**What is expected**
Copy out every one of the records below word for word, leaving the pictures out.

**Extracted information**
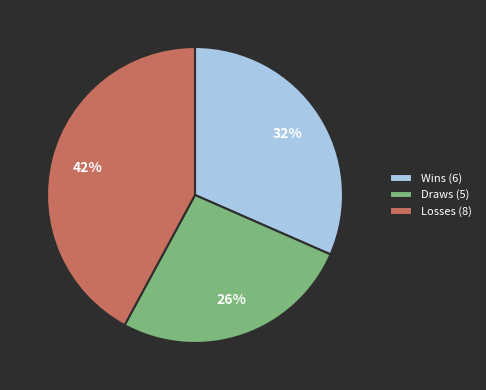

Rank the categories by value from highest to lowest.

Losses (8), Wins (6), Draws (5)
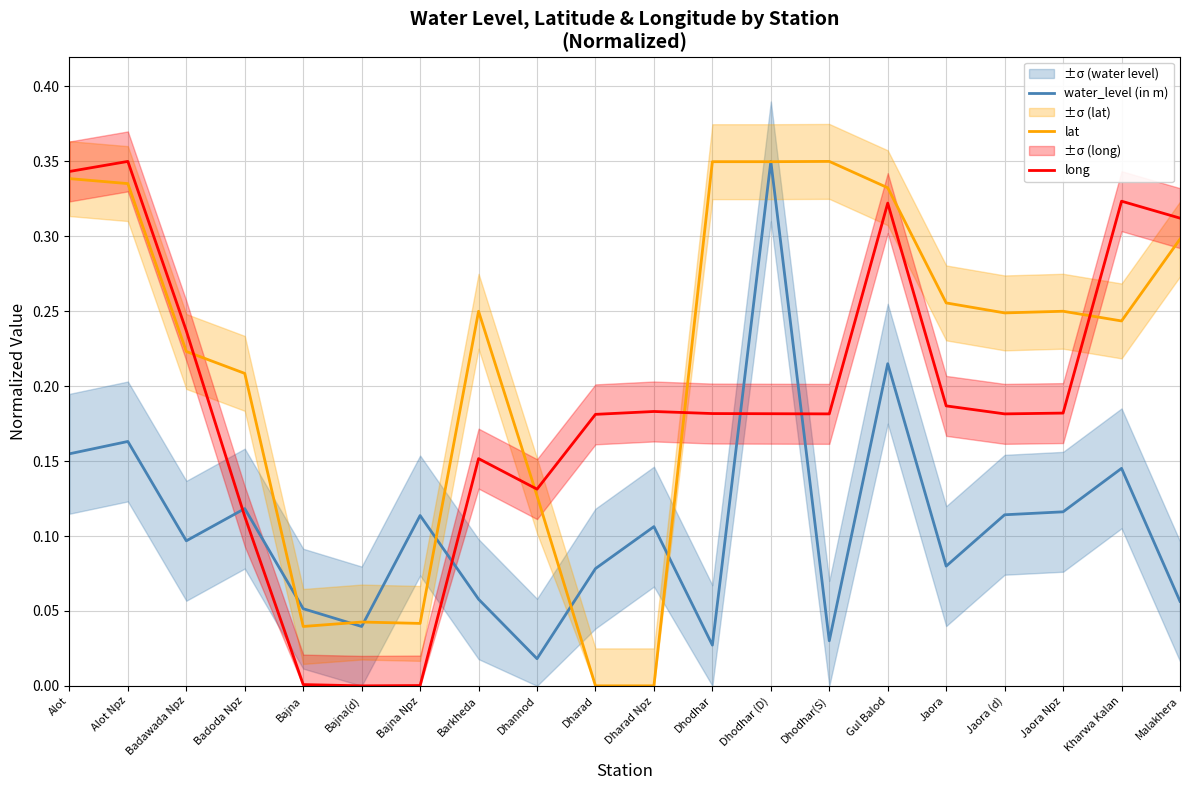

List the series in order of their peak value, highest first.

water_level (in m), lat, long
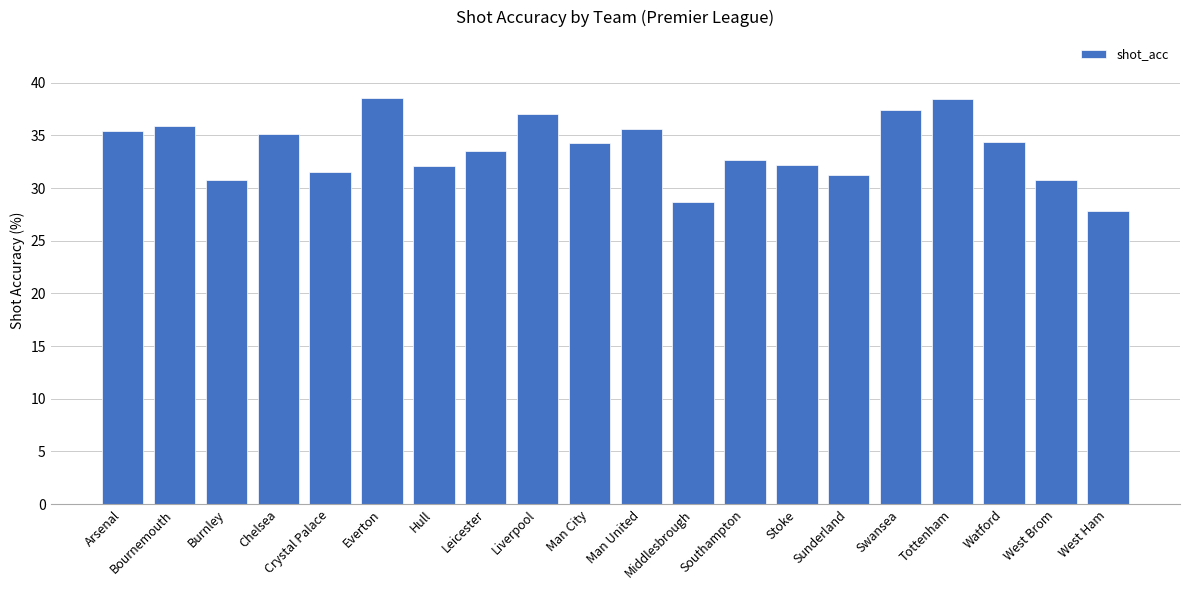

The chart shows a value of 61.4 at Bournemouth. True or false?

False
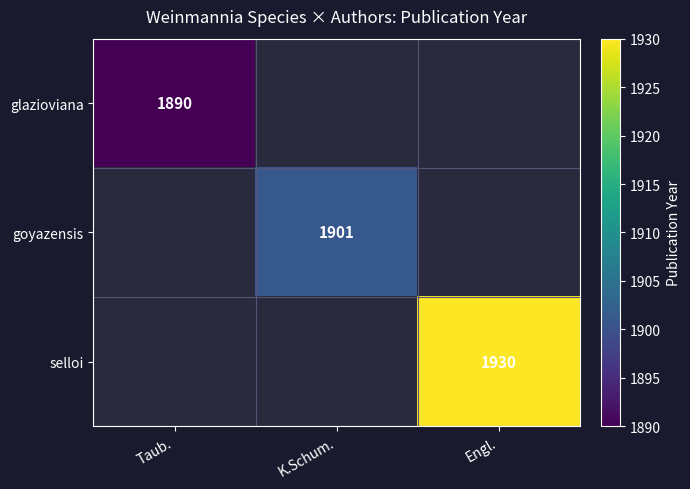

The value of glazioviana at Taub. is 1890. True or false?

True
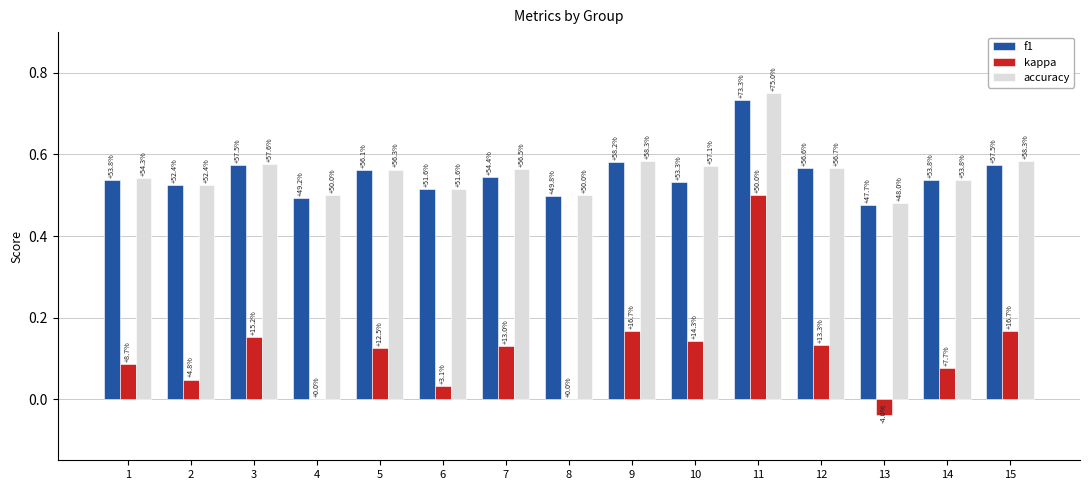

Rank the categories by kappa value from lowest to highest.

13, 4, 8, 6, 2, 14, 1, 5, 7, 12, 10, 3, 9, 15, 11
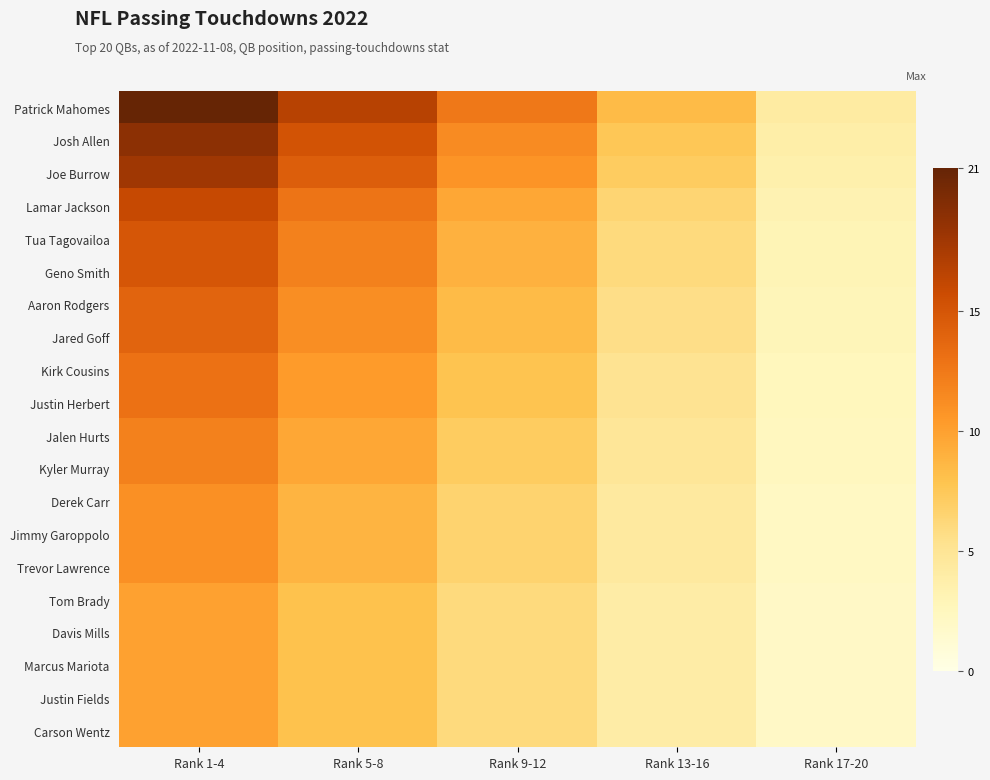

Reading left to right, what are all the values shown in this chart?

Patrick Mahomes: Rank 1-4=21.0	Rank 5-8=16.8	Rank 9-12=12.6	Rank 13-16=8.4	Rank 17-20=4.2
Josh Allen: Rank 1-4=19.0	Rank 5-8=15.2	Rank 9-12=11.4	Rank 13-16=7.6	Rank 17-20=3.8
Joe Burrow: Rank 1-4=18.0	Rank 5-8=14.4	Rank 9-12=10.8	Rank 13-16=7.2	Rank 17-20=3.6
Lamar Jackson: Rank 1-4=16.0	Rank 5-8=12.8	Rank 9-12=9.6	Rank 13-16=6.4	Rank 17-20=3.2
Tua Tagovailoa: Rank 1-4=15.0	Rank 5-8=12.0	Rank 9-12=9.0	Rank 13-16=6.0	Rank 17-20=3.0
Geno Smith: Rank 1-4=15.0	Rank 5-8=12.0	Rank 9-12=9.0	Rank 13-16=6.0	Rank 17-20=3.0
Aaron Rodgers: Rank 1-4=14.0	Rank 5-8=11.2	Rank 9-12=8.4	Rank 13-16=5.6	Rank 17-20=2.8
Jared Goff: Rank 1-4=14.0	Rank 5-8=11.2	Rank 9-12=8.4	Rank 13-16=5.6	Rank 17-20=2.8
Kirk Cousins: Rank 1-4=13.0	Rank 5-8=10.4	Rank 9-12=7.8	Rank 13-16=5.2	Rank 17-20=2.6
Justin Herbert: Rank 1-4=13.0	Rank 5-8=10.4	Rank 9-12=7.8	Rank 13-16=5.2	Rank 17-20=2.6
Jalen Hurts: Rank 1-4=12.0	Rank 5-8=9.6	Rank 9-12=7.2	Rank 13-16=4.8	Rank 17-20=2.4
Kyler Murray: Rank 1-4=12.0	Rank 5-8=9.6	Rank 9-12=7.2	Rank 13-16=4.8	Rank 17-20=2.4
Derek Carr: Rank 1-4=11.0	Rank 5-8=8.8	Rank 9-12=6.6	Rank 13-16=4.4	Rank 17-20=2.2
Jimmy Garoppolo: Rank 1-4=11.0	Rank 5-8=8.8	Rank 9-12=6.6	Rank 13-16=4.4	Rank 17-20=2.2
Trevor Lawrence: Rank 1-4=11.0	Rank 5-8=8.8	Rank 9-12=6.6	Rank 13-16=4.4	Rank 17-20=2.2
Tom Brady: Rank 1-4=10.0	Rank 5-8=8.0	Rank 9-12=6.0	Rank 13-16=4.0	Rank 17-20=2.0
Davis Mills: Rank 1-4=10.0	Rank 5-8=8.0	Rank 9-12=6.0	Rank 13-16=4.0	Rank 17-20=2.0
Marcus Mariota: Rank 1-4=10.0	Rank 5-8=8.0	Rank 9-12=6.0	Rank 13-16=4.0	Rank 17-20=2.0
Justin Fields: Rank 1-4=10.0	Rank 5-8=8.0	Rank 9-12=6.0	Rank 13-16=4.0	Rank 17-20=2.0
Carson Wentz: Rank 1-4=10.0	Rank 5-8=8.0	Rank 9-12=6.0	Rank 13-16=4.0	Rank 17-20=2.0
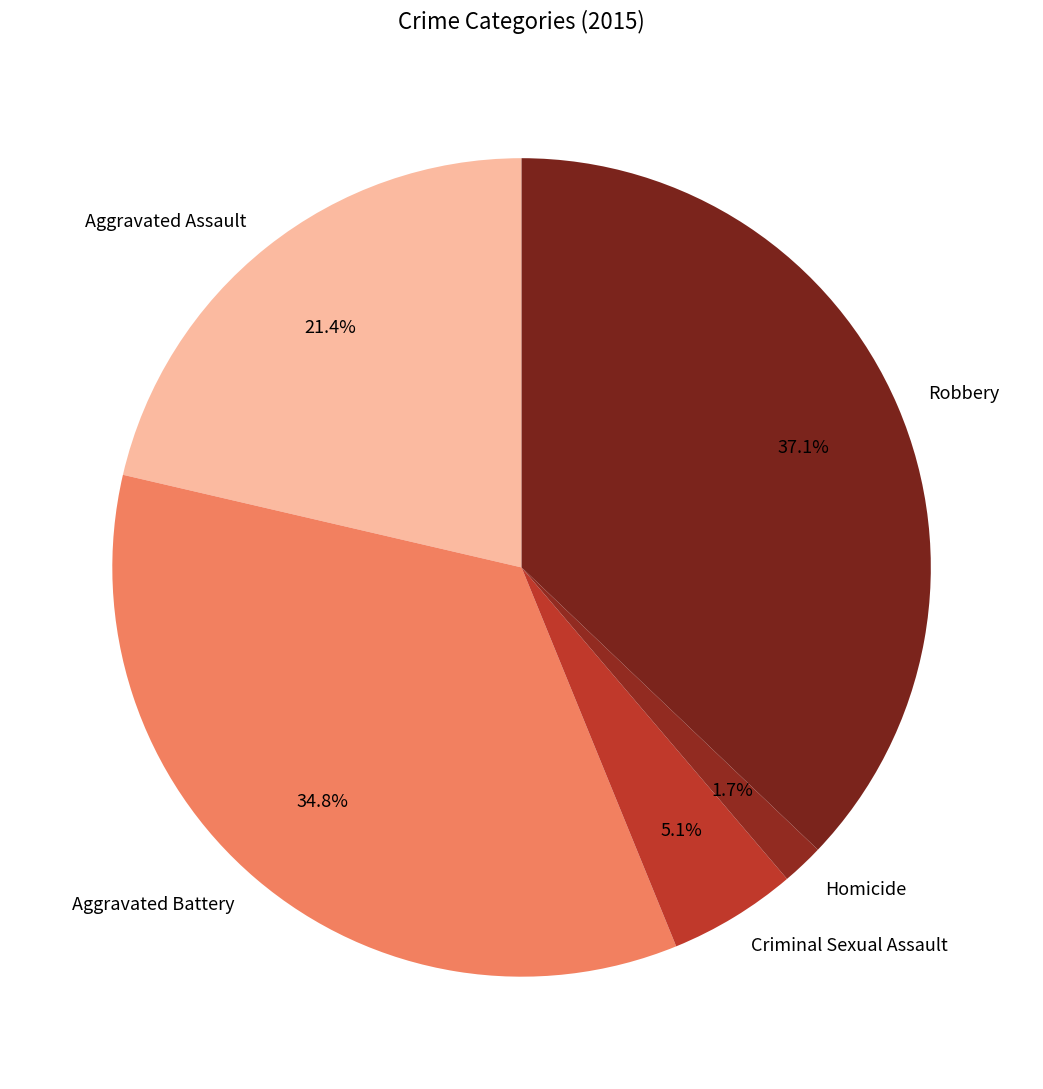

How many slices are in this pie chart?

5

**Reply to the exercise**
Rank the categories by value from highest to lowest.

Losses (8), Wins (6), Draws (5)

List the series in order of their peak value, highest first.

water_level (in m), lat, long

The chart shows a value of 61.4 at Bournemouth. True or false?

False

The value of glazioviana at Taub. is 1890. True or false?

True

Rank the categories by kappa value from lowest to highest.

13, 4, 8, 6, 2, 14, 1, 5, 7, 12, 10, 3, 9, 15, 11

Reading left to right, what are all the values shown in this chart?

Patrick Mahomes: Rank 1-4=21.0	Rank 5-8=16.8	Rank 9-12=12.6	Rank 13-16=8.4	Rank 17-20=4.2
Josh Allen: Rank 1-4=19.0	Rank 5-8=15.2	Rank 9-12=11.4	Rank 13-16=7.6	Rank 17-20=3.8
Joe Burrow: Rank 1-4=18.0	Rank 5-8=14.4	Rank 9-12=10.8	Rank 13-16=7.2	Rank 17-20=3.6
Lamar Jackson: Rank 1-4=16.0	Rank 5-8=12.8	Rank 9-12=9.6	Rank 13-16=6.4	Rank 17-20=3.2
Tua Tagovailoa: Rank 1-4=15.0	Rank 5-8=12.0	Rank 9-12=9.0	Rank 13-16=6.0	Rank 17-20=3.0
Geno Smith: Rank 1-4=15.0	Rank 5-8=12.0	Rank 9-12=9.0	Rank 13-16=6.0	Rank 17-20=3.0
Aaron Rodgers: Rank 1-4=14.0	Rank 5-8=11.2	Rank 9-12=8.4	Rank 13-16=5.6	Rank 17-20=2.8
Jared Goff: Rank 1-4=14.0	Rank 5-8=11.2	Rank 9-12=8.4	Rank 13-16=5.6	Rank 17-20=2.8
Kirk Cousins: Rank 1-4=13.0	Rank 5-8=10.4	Rank 9-12=7.8	Rank 13-16=5.2	Rank 17-20=2.6
Justin Herbert: Rank 1-4=13.0	Rank 5-8=10.4	Rank 9-12=7.8	Rank 13-16=5.2	Rank 17-20=2.6
Jalen Hurts: Rank 1-4=12.0	Rank 5-8=9.6	Rank 9-12=7.2	Rank 13-16=4.8	Rank 17-20=2.4
Kyler Murray: Rank 1-4=12.0	Rank 5-8=9.6	Rank 9-12=7.2	Rank 13-16=4.8	Rank 17-20=2.4
Derek Carr: Rank 1-4=11.0	Rank 5-8=8.8	Rank 9-12=6.6	Rank 13-16=4.4	Rank 17-20=2.2
Jimmy Garoppolo: Rank 1-4=11.0	Rank 5-8=8.8	Rank 9-12=6.6	Rank 13-16=4.4	Rank 17-20=2.2
Trevor Lawrence: Rank 1-4=11.0	Rank 5-8=8.8	Rank 9-12=6.6	Rank 13-16=4.4	Rank 17-20=2.2
Tom Brady: Rank 1-4=10.0	Rank 5-8=8.0	Rank 9-12=6.0	Rank 13-16=4.0	Rank 17-20=2.0
Davis Mills: Rank 1-4=10.0	Rank 5-8=8.0	Rank 9-12=6.0	Rank 13-16=4.0	Rank 17-20=2.0
Marcus Mariota: Rank 1-4=10.0	Rank 5-8=8.0	Rank 9-12=6.0	Rank 13-16=4.0	Rank 17-20=2.0
Justin Fields: Rank 1-4=10.0	Rank 5-8=8.0	Rank 9-12=6.0	Rank 13-16=4.0	Rank 17-20=2.0
Carson Wentz: Rank 1-4=10.0	Rank 5-8=8.0	Rank 9-12=6.0	Rank 13-16=4.0	Rank 17-20=2.0

How many slices are in this pie chart?

5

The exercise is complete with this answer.